Barış Doster

Kanun devletinden kararname devletine

12 Haziran 2019 Çarşamba

Cumhurbaşkanlığı hükümet sisteminin yürürlüğe girmesinden itibaren geçen bir yıllık sürede Cumhurbaşkanlığı’nın kararname, Meclis’in kanun çıkarma performansı arasında görülen fark, bu sistemi eleştirenlerin ne kadar haklı olduğunu bir kez daha gösterdi, hem de sayılarla. Şöyle ki; yeni sistemin yürürlüğe girmesinden bu yana, Cumhurbaşkanı 37 kararnameyle, 1880 maddelik düzenleme yapmış. TBMM ise 11 uluslararası anlaşma dahil, 503 maddelik 32 yasa önerisini kabul etmiş. Üstelik kabul edilen yasa önerilerinin çoğunluğu “torba teklif” olarak TBMM gündemine gelmiş. Bu tablo, hukuk devleti ölçütlerinin uzağına düşen ülkemizin, kanun devleti olmaktan da çıktığını, kararname devletine dönüştüğünü ortaya koyuyor.
Hukuk devleti-kanun devleti, anayasal devlet-anayasalı devlet tartışmalarına girmeden, şunu kabul edelim. Hukukun üstünlüğü, kuvvetler ayrılığı, yargı bağımsızlığı, yargıç güvencesi, devletin her türlü eylem ve işleminin hukuka dayanması ve yargısal denetime açık olması, Anayasa Mahkemesi, özerk kurumlar, planlama, sosyal devlet deyince, akla 1961 Anayasası gelir. Tarihimizdeki en toplumcu, katılımcı, özgürlükçü, demokrat anayasadır. Sonrası malum. Önce 12 Mart 1971 muhtırası, ardından 12 Eylül 1980 darbesi... Sonuçta Türkiye, hukuk devleti olma yönünde 1961’de yaptığı atılımın çok gerisine düşmüştür.
“Yetmez ama evet” diyenlerin, numaracı Cumhuriyetçilerin, her iktidarın şakşakçısı liberallerin, 1980’lerde Turgut Özal’ı, son 17 yıldır mevcut iktidarı destekleyenlerin, ideolojisiz anayasa isteyenlerin, büyük sorumluluğu vardır mevcut tabloda. Çünkü bu kadro şu en temel gerçekleri bilmez: Anayasalar; diğer tanımlarının yanında, devleti hukukla sınırlandıran temel yasalardır.
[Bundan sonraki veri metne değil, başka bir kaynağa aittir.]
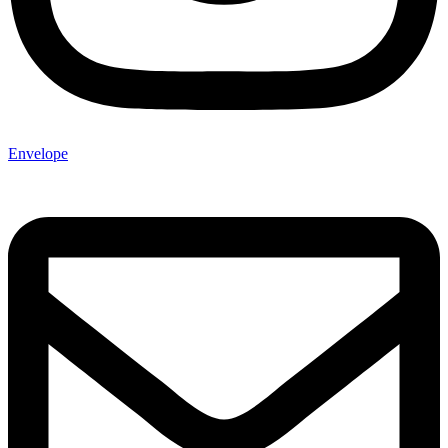
Envelope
Devletin ideolojik temelini, stratejik yönelimini belirleyen; devletin toplumla, yurttaşla ilişkilerini düzenleyen metinler olarak, doğaları gereği ideolojiktirler. İdeolojisiz anayasa istemek, yumurtasız omlet istemeye benzer. İdeal bir anayasa; devletin egemenliğini, hukukun üstünlüğüyle sınırladığından, çağdaş bir devlette milli egemenlik, hukukun üstünlüğüyle birlikte tecelli eder. Devletin demokratikleşmesi, kurumların kurumsallaşması için hukuk şarttır.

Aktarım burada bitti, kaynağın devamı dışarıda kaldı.